- Born: December 26, 1956 Xoruzlu, Tartar
- Died: March 22, 1993 (aged 36) Lachin, Azerbaijan
- Allegiance: Republic of Azerbaijan
- Service years: 1992–1993
- Conflicts: First Nagorno-Karabakh War
- Awards: National Hero of Azerbaijan 1993

= Vazir Orujov =

Vazir Surkhay oglu Orujov (Vəzir Surxay oğlu Orucov) is the National Hero of Azerbaijan and a participant in the First Nagorno-Karabakh War.

== Early life and education ==

Vazir Orujov was born on December 26, 1956, in Xoruzlu village, Tartar region. He was an Azerbaijani Kurd. He received his secondary education at Xoruzlu village High School, and was admitted to Baku Light Industry Technical School in 1974. He was drafted to the military in 1975, demobilized from the army in 1977 and continued his uncompleted secondary specialized education. In 1984 Orujov moved to Belkovo city of Arkhangelsk Oblast, Russia.

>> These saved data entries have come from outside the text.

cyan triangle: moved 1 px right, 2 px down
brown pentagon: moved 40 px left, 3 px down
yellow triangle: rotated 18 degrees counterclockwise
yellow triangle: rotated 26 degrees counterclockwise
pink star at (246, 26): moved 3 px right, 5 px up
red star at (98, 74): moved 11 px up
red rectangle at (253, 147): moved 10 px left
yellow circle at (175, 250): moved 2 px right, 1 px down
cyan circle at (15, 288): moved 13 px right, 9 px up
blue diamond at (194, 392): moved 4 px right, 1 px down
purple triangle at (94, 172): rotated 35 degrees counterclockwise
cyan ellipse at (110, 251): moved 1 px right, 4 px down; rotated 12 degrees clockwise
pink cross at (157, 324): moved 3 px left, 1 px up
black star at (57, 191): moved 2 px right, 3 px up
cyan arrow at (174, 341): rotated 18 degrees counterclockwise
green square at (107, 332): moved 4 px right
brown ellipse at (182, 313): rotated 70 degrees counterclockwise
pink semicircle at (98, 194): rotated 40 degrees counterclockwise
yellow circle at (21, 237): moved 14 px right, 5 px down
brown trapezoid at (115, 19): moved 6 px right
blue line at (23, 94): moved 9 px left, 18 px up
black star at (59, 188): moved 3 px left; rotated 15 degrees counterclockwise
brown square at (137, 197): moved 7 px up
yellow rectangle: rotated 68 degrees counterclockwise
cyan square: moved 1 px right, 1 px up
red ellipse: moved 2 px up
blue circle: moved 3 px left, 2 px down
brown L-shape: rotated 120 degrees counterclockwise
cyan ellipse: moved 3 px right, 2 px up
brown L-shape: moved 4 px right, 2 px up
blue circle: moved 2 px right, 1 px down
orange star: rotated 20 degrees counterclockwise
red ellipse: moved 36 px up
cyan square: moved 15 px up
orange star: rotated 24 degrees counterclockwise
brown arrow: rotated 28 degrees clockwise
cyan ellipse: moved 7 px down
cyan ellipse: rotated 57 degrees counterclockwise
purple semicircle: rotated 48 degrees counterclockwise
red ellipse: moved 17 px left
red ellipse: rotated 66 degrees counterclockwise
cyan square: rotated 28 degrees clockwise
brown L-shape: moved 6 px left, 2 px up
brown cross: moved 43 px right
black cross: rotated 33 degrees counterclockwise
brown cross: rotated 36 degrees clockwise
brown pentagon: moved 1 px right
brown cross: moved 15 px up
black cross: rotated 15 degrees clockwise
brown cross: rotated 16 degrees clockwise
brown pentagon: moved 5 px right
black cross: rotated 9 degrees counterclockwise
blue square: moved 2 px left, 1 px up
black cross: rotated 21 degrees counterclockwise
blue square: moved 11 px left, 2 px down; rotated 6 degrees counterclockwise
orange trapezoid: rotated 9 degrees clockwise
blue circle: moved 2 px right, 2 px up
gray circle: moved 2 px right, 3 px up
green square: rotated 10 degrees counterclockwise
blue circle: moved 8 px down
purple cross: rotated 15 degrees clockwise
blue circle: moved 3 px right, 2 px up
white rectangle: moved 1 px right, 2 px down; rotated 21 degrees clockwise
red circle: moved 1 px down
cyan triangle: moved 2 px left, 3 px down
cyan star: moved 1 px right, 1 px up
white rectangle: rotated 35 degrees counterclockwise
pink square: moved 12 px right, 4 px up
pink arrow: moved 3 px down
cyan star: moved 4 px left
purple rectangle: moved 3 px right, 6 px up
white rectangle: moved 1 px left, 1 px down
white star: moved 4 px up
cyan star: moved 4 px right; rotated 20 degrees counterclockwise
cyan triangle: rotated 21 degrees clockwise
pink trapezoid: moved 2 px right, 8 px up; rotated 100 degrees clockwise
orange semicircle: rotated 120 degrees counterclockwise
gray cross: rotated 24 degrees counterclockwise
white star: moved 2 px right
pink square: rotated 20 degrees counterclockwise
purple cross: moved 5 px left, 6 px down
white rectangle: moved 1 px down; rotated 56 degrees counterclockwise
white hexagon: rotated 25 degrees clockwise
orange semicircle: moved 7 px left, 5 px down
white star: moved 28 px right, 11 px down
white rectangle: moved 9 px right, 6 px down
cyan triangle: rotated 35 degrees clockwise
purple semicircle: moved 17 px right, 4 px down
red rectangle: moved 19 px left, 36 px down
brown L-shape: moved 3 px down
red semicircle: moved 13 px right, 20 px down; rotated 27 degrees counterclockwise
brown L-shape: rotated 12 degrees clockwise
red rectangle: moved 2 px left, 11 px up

== Karabakh war and participation in battles ==
In 1992, being aware of the Khojaly massacre, he came back to Azerbaijan, and joined the Tartar self-defense battalion on May 4. Though Orujov started fighting as a private soldier, within a very short period of time, he was promoted to the position of Deputy Battalion Commander for his command skills. He left his home stating that he was leaving for Tartar city. By taking a gun of wounded police officer he met on his way to Shikharkh, he joined the battle for Aghdara informing no one in this concern.

In August 1992 Orujov was on a reconnaissance mission in Sarsang Reservoir. He was accompanied with 30 scouts armed with PK machine guns. The group of Sardar Hamidov attacked from the front, and the group of scouts of Orujov attacked from the back. The Arabo battalion suffered a great loss in that day.

On September 1, 1992, in a battle for Childiran village while intending to shoot the tank of the enemy, he was hardly wounded. On March 22, 1993, in hard battles for Globus height of Aghdara he died.

== Honors ==
Orujov was buried in Martyrs' Lane in Baku city. Pursuant to the decree No.495 of the President of the Republic of Azerbaijan dated March 27, 1993 he was awarded the name of National Hero of Azerbaijan after his death.